Toujours aux manettes de sa société de développement web et SaaS, et d'intégration de systèmes informatiques, qu'il détient à 90 % (Soïg Le Bruchec en a 10%), Laurent Florentin l'a bien développée. En 2006, Néo-Soft représentait 32 salariés à Rennes, quatre à Nantes et un premier chiffre d'affaires de trois millions d'euros. Il prévoyait déjà 60 recrutements... « En 2016, nous devrions atteindre les 58 ou 59 millions d'euros », annonce Laurent Florentin qui va atteindre les 900 emplois dont 200 à Rennes, 130 à Paris (où il a transféré son siège social), 100 à Nantes, 75 à Toulouse, 60 à Lyon, 50 à Aix-en-Provence, 20 en Tunisie (depuis deux ans)... Il a aussi des plus petites équipes à Limoges, Bordeaux, Niort, Tours et Orléans.
L'international pour 2017-2018
« Notre modèle de management est un peu atypique », reconnaît-il s'opposant au tout intérim de certains confrères. Chez Néo-Soft, pas de période d'essai, pas de mobilité en délégation de personnel chez le client ! Ils s'appellent Orange, BPCE, PagesJaunes, La Poste, AG2R, Macif, Maaf, Delta Dore, Boiron... Ses ingénieurs, eux, travaillent à la maison Néo-Soft, qui a d'ailleurs créé un nouveau centre technique de 2.000 m² rue de Fougères, à Rennes, à l'été 2014. Entreprise responsable, elle fait partie des trois ESN (sur 1.700) à détenir le label RSE Lucie, renouvelé il y a un mois. Néo-Soft espère décrocher l'Iso 27001 « avant l'été ». En 2015, le groupe a entièrement renouvelé son parc informatique avec postes cryptés : 350.000€ investis.
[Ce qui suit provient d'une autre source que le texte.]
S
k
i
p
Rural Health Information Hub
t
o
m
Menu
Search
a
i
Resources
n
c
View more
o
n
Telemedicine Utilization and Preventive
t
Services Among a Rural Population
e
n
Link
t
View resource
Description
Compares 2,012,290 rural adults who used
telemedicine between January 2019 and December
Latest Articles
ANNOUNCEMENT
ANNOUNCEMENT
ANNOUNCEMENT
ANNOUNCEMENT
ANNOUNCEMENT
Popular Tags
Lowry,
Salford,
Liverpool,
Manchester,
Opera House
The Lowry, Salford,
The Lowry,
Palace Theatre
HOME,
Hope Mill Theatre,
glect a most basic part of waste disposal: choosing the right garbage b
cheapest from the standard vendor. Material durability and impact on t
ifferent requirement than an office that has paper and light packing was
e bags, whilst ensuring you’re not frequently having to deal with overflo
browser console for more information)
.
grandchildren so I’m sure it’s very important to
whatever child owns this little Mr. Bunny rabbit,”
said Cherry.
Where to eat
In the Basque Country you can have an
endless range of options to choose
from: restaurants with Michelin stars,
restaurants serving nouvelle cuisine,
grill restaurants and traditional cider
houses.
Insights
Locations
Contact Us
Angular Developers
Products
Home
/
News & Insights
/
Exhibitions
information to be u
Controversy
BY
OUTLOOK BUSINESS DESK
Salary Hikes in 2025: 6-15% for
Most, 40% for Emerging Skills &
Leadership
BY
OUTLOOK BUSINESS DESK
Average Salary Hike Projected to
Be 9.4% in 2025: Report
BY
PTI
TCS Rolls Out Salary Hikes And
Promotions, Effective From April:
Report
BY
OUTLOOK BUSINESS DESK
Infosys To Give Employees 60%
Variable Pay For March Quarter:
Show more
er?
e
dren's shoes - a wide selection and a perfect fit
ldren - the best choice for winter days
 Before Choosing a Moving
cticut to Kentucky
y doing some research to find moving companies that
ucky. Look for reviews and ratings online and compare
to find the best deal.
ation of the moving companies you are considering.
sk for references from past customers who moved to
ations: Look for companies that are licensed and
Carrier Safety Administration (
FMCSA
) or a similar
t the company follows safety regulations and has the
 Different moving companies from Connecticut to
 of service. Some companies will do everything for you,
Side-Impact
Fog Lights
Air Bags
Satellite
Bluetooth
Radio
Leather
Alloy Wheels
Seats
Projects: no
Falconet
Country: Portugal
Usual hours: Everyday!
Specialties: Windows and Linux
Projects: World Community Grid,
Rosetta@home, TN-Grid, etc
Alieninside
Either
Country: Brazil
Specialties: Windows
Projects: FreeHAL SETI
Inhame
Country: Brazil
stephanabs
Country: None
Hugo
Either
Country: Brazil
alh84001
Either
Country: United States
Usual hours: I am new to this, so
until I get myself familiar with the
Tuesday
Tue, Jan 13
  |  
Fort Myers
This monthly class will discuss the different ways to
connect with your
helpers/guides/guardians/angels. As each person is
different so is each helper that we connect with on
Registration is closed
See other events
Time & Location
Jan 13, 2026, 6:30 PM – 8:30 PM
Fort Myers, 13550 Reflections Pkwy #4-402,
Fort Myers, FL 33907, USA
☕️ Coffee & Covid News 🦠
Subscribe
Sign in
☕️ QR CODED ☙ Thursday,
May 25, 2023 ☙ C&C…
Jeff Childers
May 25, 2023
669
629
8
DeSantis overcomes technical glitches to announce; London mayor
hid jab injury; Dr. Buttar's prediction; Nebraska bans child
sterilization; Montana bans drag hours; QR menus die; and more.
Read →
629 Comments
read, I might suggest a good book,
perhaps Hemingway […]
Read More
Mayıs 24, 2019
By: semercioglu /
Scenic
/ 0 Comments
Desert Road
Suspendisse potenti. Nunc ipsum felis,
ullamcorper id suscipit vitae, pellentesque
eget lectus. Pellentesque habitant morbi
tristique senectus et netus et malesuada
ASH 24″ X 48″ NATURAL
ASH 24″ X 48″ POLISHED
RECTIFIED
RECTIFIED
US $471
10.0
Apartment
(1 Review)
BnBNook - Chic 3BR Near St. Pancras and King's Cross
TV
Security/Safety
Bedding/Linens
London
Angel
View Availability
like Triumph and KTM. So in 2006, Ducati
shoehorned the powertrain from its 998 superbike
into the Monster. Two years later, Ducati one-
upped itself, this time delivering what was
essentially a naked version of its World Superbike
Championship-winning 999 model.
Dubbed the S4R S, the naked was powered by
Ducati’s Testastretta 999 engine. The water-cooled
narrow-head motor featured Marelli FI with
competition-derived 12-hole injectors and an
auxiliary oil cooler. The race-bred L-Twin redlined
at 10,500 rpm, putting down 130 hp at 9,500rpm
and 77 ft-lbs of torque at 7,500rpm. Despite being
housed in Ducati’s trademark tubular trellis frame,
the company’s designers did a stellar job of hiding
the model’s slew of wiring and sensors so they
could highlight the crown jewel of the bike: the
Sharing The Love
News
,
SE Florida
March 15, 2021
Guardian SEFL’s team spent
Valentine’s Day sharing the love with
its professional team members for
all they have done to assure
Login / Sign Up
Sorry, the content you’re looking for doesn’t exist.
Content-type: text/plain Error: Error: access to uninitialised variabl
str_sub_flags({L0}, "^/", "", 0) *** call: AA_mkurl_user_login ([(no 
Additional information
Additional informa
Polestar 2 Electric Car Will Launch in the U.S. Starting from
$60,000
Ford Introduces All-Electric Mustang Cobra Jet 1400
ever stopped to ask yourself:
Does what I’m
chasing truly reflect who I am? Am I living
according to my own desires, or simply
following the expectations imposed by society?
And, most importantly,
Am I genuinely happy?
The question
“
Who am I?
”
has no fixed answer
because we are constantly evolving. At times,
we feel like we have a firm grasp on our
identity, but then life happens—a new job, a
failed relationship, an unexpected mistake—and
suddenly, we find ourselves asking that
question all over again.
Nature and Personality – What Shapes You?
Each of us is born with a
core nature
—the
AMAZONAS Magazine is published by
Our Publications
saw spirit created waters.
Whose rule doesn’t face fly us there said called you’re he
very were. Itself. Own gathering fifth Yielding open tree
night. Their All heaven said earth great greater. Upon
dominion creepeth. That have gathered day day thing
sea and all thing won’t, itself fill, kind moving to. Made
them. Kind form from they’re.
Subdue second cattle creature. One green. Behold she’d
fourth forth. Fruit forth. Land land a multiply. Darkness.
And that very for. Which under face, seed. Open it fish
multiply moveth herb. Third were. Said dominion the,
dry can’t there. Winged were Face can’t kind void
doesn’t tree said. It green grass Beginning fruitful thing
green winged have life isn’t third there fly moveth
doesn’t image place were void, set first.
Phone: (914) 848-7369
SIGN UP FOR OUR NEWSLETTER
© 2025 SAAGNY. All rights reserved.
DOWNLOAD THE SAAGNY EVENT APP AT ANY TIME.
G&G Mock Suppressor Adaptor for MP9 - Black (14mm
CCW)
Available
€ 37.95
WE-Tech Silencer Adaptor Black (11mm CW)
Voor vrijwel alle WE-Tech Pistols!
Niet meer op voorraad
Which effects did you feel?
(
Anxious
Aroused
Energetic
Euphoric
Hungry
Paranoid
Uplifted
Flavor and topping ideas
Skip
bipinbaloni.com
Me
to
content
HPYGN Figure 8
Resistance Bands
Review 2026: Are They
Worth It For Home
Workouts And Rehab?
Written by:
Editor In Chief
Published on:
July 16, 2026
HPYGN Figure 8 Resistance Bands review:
Prochaine phase : « Il faudra aller à l'international en 2017-2018 », confie Laurent Florentin qui se tournera d'abord vers l'Europe. « Notre objectif à deux ans est de consolider et rentabiliser tous nos investissements. » En 2013-2014, ils ont forcément détérioré sa rentabilité, remontée à 2,5% de résultat courant en 2015, « année de transition » (CA +13%). En 2016, il doit encore grimper de 5-6%.